A far sentire la propria voce è lʼ Anfia ‒ lʼAssociazione Nazionale dei costruttori italiani auto ‒ che esprime forte preoccupazione sullo stop per i motori a combustione termica (benzina e diesel). LʼAnfia è un organismo imprenditoriale, rappresenta le aziende che producono autoveicoli ma anche quelle dellʼindotto, e la “vecchia” Fiat italiana, sebbene uscita da Confindustria allʼepoca di Marchionne, rientra pienamente fra queste aziende, forte anzi della sua posizione dominante. “ A nome di tutte le imprese della filiera, degli imprenditori italiani e dei lavoratori del settore automotive ‒ afferma lʼAnfia in un comunicato ‒ auspichiamo un ripensamento o comunque un chiarimento”.
I rischi sono noti: il passaggio dallʼauto a motore termico allʼauto elettrica coinvolge totalmente il processo produttivo.

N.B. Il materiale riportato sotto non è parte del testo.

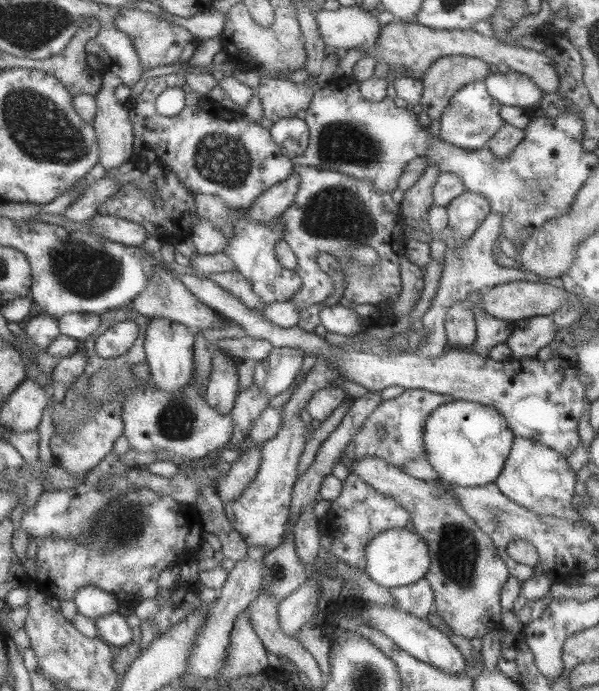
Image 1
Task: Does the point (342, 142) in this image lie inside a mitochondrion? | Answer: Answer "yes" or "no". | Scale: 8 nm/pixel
yes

Gli stabilimenti vanno ammodernati, i lavoratori vanno formati, le aziende dellʼindotto hanno bisogno di prepararsi e nuove realtà industriali nasceranno (si pensi alle gigafactory). La transizione energetica rischia un salasso di posti di lavoro (70.000 secondo alcune stime) e investimenti pregressi gettati al macero se si passasse in maniera frettolosa alla mobilità completamente elettrica. Al governo Draghi, quindi, il compito di dare certezze alla filiera e definire al più presto la road map per questa transizione, che coinvolge non solo lʼambiente, ma anche le fabbriche, i lavoratori e la società nel suo complesso.
Dal canto suo Elkann, presidente Stellantis, non ha fatto altro che rimarcare in unʼintervista quanto già annunciato dal gruppo: entro 10 anni il 70% delle vendite Stellantis riguarderà vetture elettriche, e nel settore il colosso franco-italiano-statunitense investirà 30 miliardi di euro. Risorse ingenti, non corrisposte dal lato pubblico, visto che la legge di bilancio 2022 prevede un fondo di soli 150 milioni per la riconversione elettrica del settore auto, ma è solo il finanziamento di un anno. Il timore è che negli anni a venire la transizione energetica in Italia assorbirà molte delle risorse del PNRR e delle casse dello Stato italiano.